Implemented, inside a small practice.
A 20–40 page written analysis mapping the practice against the Security Rule's administrative, physical, and technical safeguards. A prioritized Plan of Action & Milestones: gaps, remediation actions, owners, target dates. Updated annually and on significant IT changes. Signed by the practice owner or designated Security Officer.
Common gaps.
A four-page checkbox risk analysis from 2019 that the previous IT vendor filled out. No analysis at all. An analysis that identified gaps three years ago and nothing has been done.
Control 8 of 8 · Funds-transfer integrity

Business Associate Oversight and Funds-Transfer Integrity

The question.
Is there a Business Associate (BA) inventory with risk-assessed oversight for every service provider that touches PHI, and a written dual-channel wire-verification procedure enforced on every payroll, vendor, and equipment transfer?
Why it matters.
The Change Healthcare attack of February 2024, which compromised the PHI of 193 million individuals through a single BA, is the reference ceiling for what a vendor compromise costs the sector. The HIPAA Security Rule codifies the oversight obligation at 45 CFR § 164.308(b)(1) and 45 CFR § 164.314(a), but a signed Business Associate Agreement (BAA) on file is not the control carriers credit; what they credit is an inventory that names every BA, a risk tier per BA, and a documented re-assessment cadence. On the funds-transfer half, Coalition's 2026 data puts BEC and funds-transfer fraud at 58% of all cyber claims and FTF alone at 27%; for a small healthcare practice the exposure is not client-wire fraud but procurement fraud — a re-routed payroll deposit, a changed revenue-cycle remittance, a spoofed equipment invoice. A written callback step with a pre-shared verification code closes the dominant outbound-wire loss pattern at effectively zero technology cost.
Implemented, inside a small practice.
A BA inventory listing every service provider touching PHI: EHR, practice-management, medical billing and revenue-cycle, imaging and PACS, e-prescribing, patient portal, secure-messaging, payment processor, IT MSP, and backup provider. A signed BAA with each, with executed date and renewal anchor.
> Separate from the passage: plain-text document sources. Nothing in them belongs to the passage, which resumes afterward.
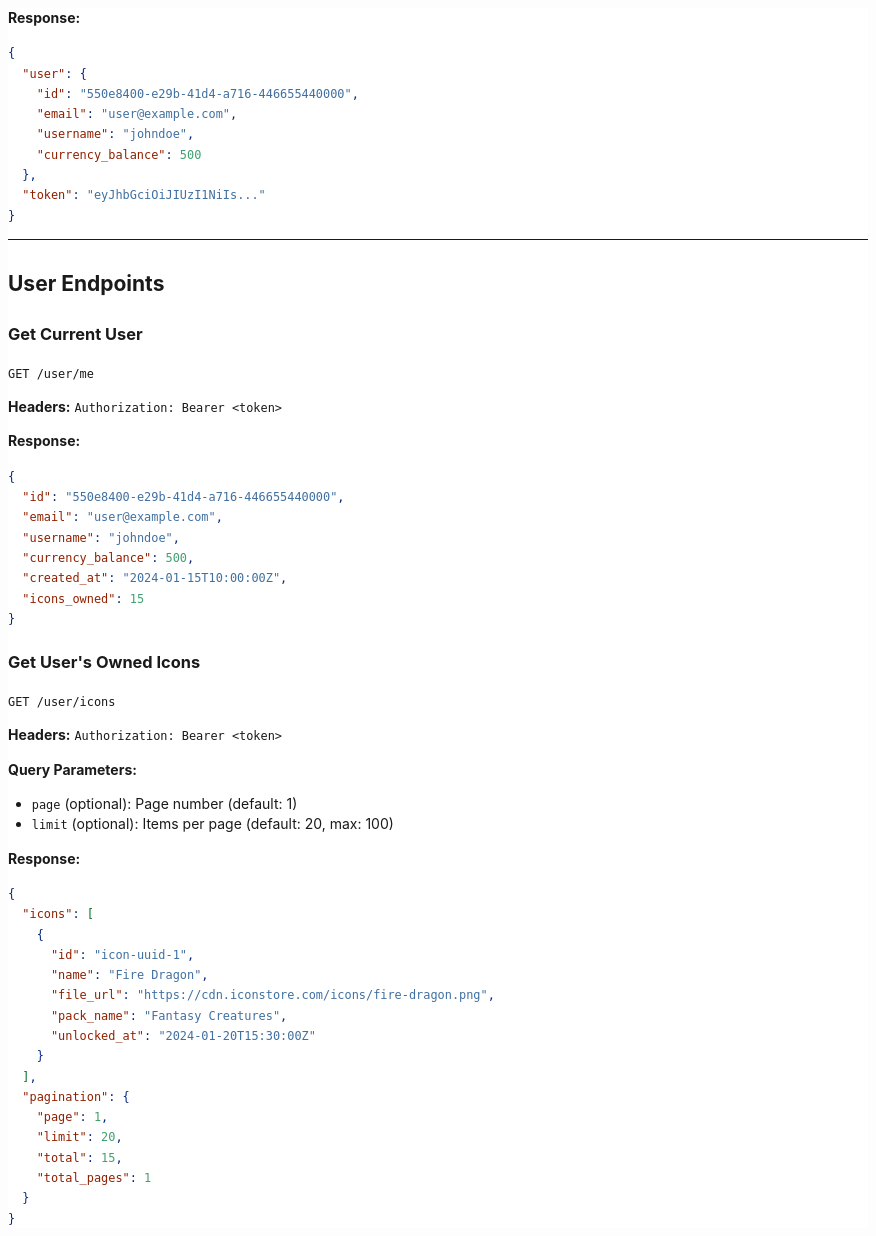 **Response:**
```json
{
  "user": {
    "id": "550e8400-e29b-41d4-a716-446655440000",
    "email": "user@example.com",
    "username": "johndoe",
    "currency_balance": 500
  },
  "token": "eyJhbGciOiJIUzI1NiIs..."
}
```

---

## User Endpoints

### Get Current User
```
GET /user/me
```

**Headers:** `Authorization: Bearer <token>`

**Response:**
```json
{
  "id": "550e8400-e29b-41d4-a716-446655440000",
  "email": "user@example.com",
  "username": "johndoe",
  "currency_balance": 500,
  "created_at": "2024-01-15T10:00:00Z",
  "icons_owned": 15
}
```

### Get User's Owned Icons
```
GET /user/icons
```

**Headers:** `Authorization: Bearer <token>`

**Query Parameters:**
- `page` (optional): Page number (default: 1)
- `limit` (optional): Items per page (default: 20, max: 100)

**Response:**
```json
{
  "icons": [
    {
      "id": "icon-uuid-1",
      "name": "Fire Dragon",
      "file_url": "https://cdn.iconstore.com/icons/fire-dragon.png",
      "pack_name": "Fantasy Creatures",
      "unlocked_at": "2024-01-20T15:30:00Z"
    }
  ],
  "pagination": {
    "page": 1,
    "limit": 20,
    "total": 15,
    "total_pages": 1
  }
}
```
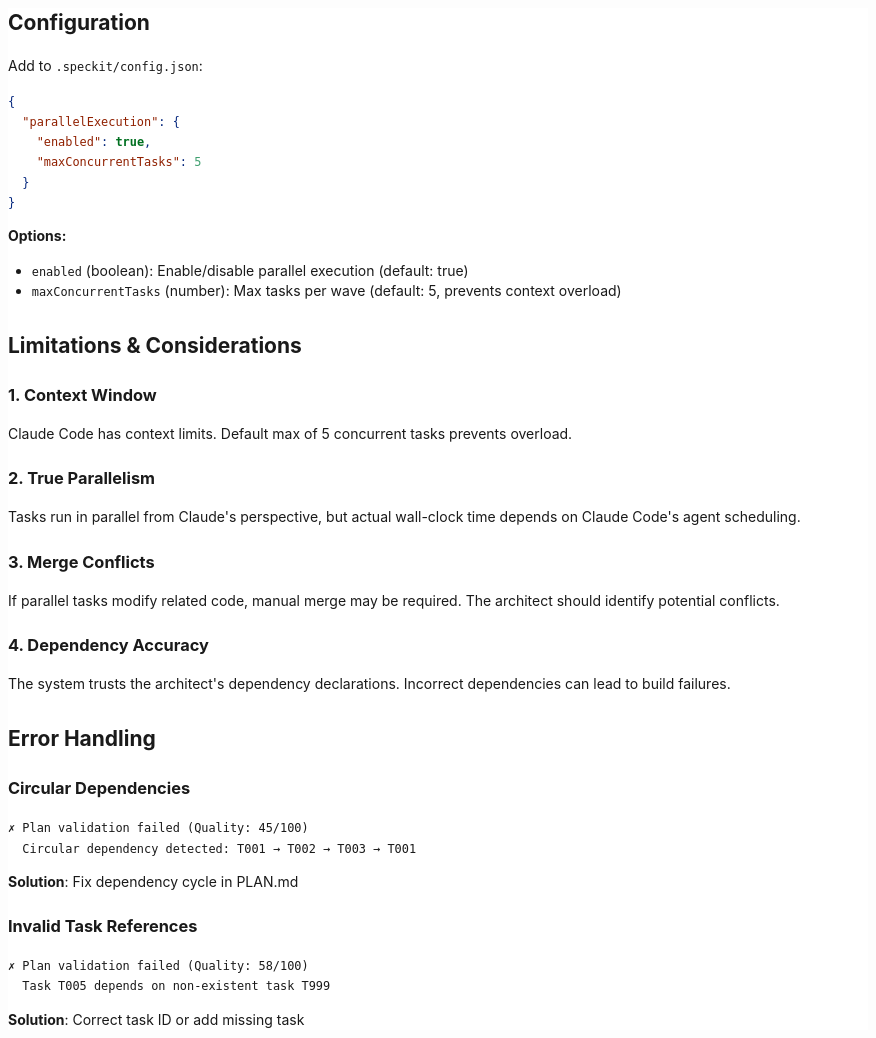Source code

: ## Configuration

Add to `.speckit/config.json`:

```json
{
  "parallelExecution": {
    "enabled": true,
    "maxConcurrentTasks": 5
  }
}
```

**Options:**
- `enabled` (boolean): Enable/disable parallel execution (default: true)
- `maxConcurrentTasks` (number): Max tasks per wave (default: 5, prevents context overload)

## Limitations & Considerations

### 1. Context Window
Claude Code has context limits. Default max of 5 concurrent tasks prevents overload.

### 2. True Parallelism
Tasks run in parallel from Claude's perspective, but actual wall-clock time depends on Claude Code's agent scheduling.

### 3. Merge Conflicts
If parallel tasks modify related code, manual merge may be required. The architect should identify potential conflicts.

### 4. Dependency Accuracy
The system trusts the architect's dependency declarations. Incorrect dependencies can lead to build failures.

## Error Handling

### Circular Dependencies
```
✗ Plan validation failed (Quality: 45/100)
  Circular dependency detected: T001 → T002 → T003 → T001
```

**Solution**: Fix dependency cycle in PLAN.md

### Invalid Task References
```
✗ Plan validation failed (Quality: 58/100)
  Task T005 depends on non-existent task T999
```

**Solution**: Correct task ID or add missing task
A risk tier per BA (MFA, EDR, encryption, incident-notification terms), re-assessed annually and after any reported vendor incident. A written wire-verification procedure: callback to a pre-registered vendor phone number (never to a number from the inbound email), dual approval above a stated threshold, out-of-band confirmation for any same-day instruction. Wire-fraud incidents reported to the carrier within 72 hours.
Common gaps.
A BAA binder from 2019 that does not include the MSP, the billing vendor, or the new patient-portal service because "they told us they were HIPAA-compliant." No BA inventory at all. Wire instructions verified by reply email only. Payroll-deposit changes approved by a single staff member because the email matched the HR contact's style.

Each control above is one plate in the full written risk analysis. In a Tier-1 engagement the eight plates become the body of a 20–40 page document, the findings flow to a Plan of Action and Milestones, and the whole package is signed by the practice owner or designated Security Officer.